**Extrait du document**
>>
Ré-ouvert fin 2017 après deux ans de travaux, le Confort Moderne (Poitiers) accueillera en mai prochain, dans ses 8500m² entièrement réhabilités, l’assemblée Générale du RIM – Réseau des Indépendants de la Musique.

L’occasion pour le réseau des acteurs musiques actuelles en Nouvelle-Aquitaine de revenir sur Retour sur l’histoire de ce lieu mythique, friche artistique pionnière, qui rassemble aujourd’hui sous un même toit quatre structures en coopération : l’Oreille est Hardie et Jazz à Poitiers (toutes deux adhérentes du RIM), le disquaire indépendant Transat et la Fanzinothèque. Art, musique, fanzine, éducation et recherche investissent une salle de concert, un club, un bar, des locaux de répétitions, un restaurant, des espaces de résidence, une fanzinothèque et une boutique de disques.

Ces équipes passionnées font naître ensemble des projets en commun. Interview croisée.

De droite à gauche : Yann Chevallier / Directeur de L’Oreille est Hardie
Mathilde Coupeau / Directrice de Jazz à Poitiers
Lionel Bouet / Gérant de Transat
Virginie Lyobard / Directrice de la Fanzinothèque

RIM : Pouvez vous nous présenter vos structures, réunies toutes les 4 au Confort Moderne?

Mathilde : Jazz à Poitiers a 21 ans. C’est une SMAC (Scène de Musiques Actuelles) spécialisée dans le jazz & les musiques improvisées avec un gros volet de diffusion (environ 40 dates par saison et le festival Bruisme juste avant l’été), un volet accompagnement (accueil en résidences essentiellement) et des actions de médiation qui commencent à se développer. On est une petite équipe de quatre salariés.
<<
**Lignes extraites**
>>
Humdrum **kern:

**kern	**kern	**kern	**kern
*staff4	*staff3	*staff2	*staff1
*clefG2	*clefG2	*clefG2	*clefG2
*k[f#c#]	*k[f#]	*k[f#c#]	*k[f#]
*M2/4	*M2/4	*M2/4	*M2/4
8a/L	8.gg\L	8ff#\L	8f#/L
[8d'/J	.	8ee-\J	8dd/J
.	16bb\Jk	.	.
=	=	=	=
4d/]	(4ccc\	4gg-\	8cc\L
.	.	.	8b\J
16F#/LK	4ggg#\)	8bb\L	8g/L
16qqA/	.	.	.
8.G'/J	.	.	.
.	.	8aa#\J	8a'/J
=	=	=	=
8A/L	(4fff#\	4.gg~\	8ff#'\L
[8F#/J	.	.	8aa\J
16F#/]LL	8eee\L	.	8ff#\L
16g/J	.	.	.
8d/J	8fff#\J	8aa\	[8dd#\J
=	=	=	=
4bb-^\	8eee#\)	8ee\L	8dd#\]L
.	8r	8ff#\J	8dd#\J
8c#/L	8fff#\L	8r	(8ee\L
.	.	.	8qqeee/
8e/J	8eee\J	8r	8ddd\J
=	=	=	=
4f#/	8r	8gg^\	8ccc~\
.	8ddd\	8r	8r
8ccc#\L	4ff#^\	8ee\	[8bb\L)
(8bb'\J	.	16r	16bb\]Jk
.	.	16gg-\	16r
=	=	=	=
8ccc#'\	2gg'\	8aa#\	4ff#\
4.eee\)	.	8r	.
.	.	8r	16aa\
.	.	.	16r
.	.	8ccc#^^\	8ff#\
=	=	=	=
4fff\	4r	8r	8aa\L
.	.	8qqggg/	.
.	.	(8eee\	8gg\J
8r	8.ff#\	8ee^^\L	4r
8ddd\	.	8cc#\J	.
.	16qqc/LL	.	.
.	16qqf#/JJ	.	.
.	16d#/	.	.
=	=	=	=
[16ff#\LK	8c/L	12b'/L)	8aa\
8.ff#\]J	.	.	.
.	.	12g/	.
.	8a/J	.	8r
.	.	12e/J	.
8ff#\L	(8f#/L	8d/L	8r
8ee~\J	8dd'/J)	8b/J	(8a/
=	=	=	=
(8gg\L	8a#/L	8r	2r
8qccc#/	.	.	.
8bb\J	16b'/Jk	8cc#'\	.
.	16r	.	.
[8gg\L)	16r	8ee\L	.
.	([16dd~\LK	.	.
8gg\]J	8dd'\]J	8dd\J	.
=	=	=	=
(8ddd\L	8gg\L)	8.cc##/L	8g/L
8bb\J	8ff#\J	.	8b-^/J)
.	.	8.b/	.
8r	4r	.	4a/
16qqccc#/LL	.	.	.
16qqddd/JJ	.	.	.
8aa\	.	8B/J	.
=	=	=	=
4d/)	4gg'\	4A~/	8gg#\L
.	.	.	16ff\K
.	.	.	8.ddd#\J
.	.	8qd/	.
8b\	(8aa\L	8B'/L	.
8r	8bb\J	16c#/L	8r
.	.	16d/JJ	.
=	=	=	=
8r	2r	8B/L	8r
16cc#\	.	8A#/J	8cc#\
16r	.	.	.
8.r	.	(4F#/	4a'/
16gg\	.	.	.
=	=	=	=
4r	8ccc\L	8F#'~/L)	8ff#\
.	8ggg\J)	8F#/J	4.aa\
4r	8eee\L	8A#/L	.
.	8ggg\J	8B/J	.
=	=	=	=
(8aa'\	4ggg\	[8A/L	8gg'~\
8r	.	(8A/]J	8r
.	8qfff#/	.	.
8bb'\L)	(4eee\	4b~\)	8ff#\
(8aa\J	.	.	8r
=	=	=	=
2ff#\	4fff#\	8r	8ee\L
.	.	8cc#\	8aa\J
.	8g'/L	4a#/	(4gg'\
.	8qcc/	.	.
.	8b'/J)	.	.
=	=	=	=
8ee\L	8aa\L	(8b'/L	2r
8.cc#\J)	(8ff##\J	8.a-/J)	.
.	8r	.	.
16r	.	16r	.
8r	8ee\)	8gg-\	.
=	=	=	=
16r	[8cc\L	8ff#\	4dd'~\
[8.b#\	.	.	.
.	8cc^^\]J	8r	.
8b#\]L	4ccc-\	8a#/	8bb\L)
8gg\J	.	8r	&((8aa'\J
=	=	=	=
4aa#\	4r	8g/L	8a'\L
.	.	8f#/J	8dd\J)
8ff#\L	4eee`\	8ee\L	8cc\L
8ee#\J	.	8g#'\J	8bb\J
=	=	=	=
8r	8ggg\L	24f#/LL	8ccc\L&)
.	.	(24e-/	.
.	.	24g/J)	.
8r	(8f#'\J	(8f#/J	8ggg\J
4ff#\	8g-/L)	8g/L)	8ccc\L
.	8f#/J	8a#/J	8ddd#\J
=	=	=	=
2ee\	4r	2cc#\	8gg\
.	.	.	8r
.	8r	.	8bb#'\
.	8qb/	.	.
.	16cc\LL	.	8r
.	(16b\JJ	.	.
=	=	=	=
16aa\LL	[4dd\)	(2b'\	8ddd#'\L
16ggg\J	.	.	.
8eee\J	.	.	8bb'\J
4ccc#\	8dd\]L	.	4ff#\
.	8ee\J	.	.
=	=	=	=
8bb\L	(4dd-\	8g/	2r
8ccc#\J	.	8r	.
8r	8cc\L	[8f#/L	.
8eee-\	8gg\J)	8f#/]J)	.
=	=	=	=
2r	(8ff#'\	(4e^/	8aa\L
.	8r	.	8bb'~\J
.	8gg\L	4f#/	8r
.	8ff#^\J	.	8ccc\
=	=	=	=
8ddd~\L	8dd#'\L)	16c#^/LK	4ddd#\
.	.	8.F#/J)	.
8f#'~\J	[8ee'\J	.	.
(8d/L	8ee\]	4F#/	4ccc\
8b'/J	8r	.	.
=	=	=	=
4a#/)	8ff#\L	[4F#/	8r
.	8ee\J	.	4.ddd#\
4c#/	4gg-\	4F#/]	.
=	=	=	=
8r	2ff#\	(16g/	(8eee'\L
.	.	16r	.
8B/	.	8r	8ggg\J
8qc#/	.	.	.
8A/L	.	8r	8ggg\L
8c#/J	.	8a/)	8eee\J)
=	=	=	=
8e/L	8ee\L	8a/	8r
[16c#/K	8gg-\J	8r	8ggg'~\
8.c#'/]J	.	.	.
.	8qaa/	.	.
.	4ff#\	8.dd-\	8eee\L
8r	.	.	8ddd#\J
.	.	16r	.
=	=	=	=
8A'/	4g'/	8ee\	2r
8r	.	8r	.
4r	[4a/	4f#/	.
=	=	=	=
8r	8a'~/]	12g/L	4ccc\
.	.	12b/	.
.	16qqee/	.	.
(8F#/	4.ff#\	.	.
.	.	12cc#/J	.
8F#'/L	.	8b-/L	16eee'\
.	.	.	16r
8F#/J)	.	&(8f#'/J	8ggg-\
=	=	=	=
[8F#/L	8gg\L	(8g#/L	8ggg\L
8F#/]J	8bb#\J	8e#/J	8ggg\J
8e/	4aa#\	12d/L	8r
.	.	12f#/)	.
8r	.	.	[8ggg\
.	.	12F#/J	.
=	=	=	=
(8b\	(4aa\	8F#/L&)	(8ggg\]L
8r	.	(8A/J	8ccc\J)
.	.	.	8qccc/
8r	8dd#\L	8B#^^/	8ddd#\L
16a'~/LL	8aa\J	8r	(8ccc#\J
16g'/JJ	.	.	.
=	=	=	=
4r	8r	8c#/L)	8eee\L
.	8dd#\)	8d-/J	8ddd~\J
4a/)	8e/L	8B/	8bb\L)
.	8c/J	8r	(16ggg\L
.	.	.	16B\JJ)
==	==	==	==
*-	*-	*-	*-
<<
**Consigne**
Reprends l'entretien sur le Confort Moderne à la suite de sa dernière phrase.

**Réponse finale**
Virginie  : La Fanzinothèque existe depuis 1989 et a pour vocation de conserver et valoriser des livres micro-édités : 55000 ouvrages à ce jour. C’est vraiment le cœur du projet, et on organise également des événements à travers des expositions ou des interventions type atelier de micro-édition collective. Enfin on produit également des fanzines ou d’autres types de supports via un atelier de sérigraphie, une imprimante Riso ou de l’impression numérique.

Lionel : Transat, disquaire indépendant, est implanté au Confort Moderne depuis 17 ans.

Yann : L’association l’Oreille est Hardie a été crée en 1977 et elle est active sur cette friche artistique depuis 1985. Elle compte 16 salariés avec le développement d’une double activité musiques actuelles et art contemporain.

Espace d’exposition ©Pierre Antoine – Exposition Tainted Love (16 décembre – 04 mars 2018)

RIM : Quels sont les liens historiques qui vous amènent aujourd’hui à vivre à quatre structures dans le même lieu ?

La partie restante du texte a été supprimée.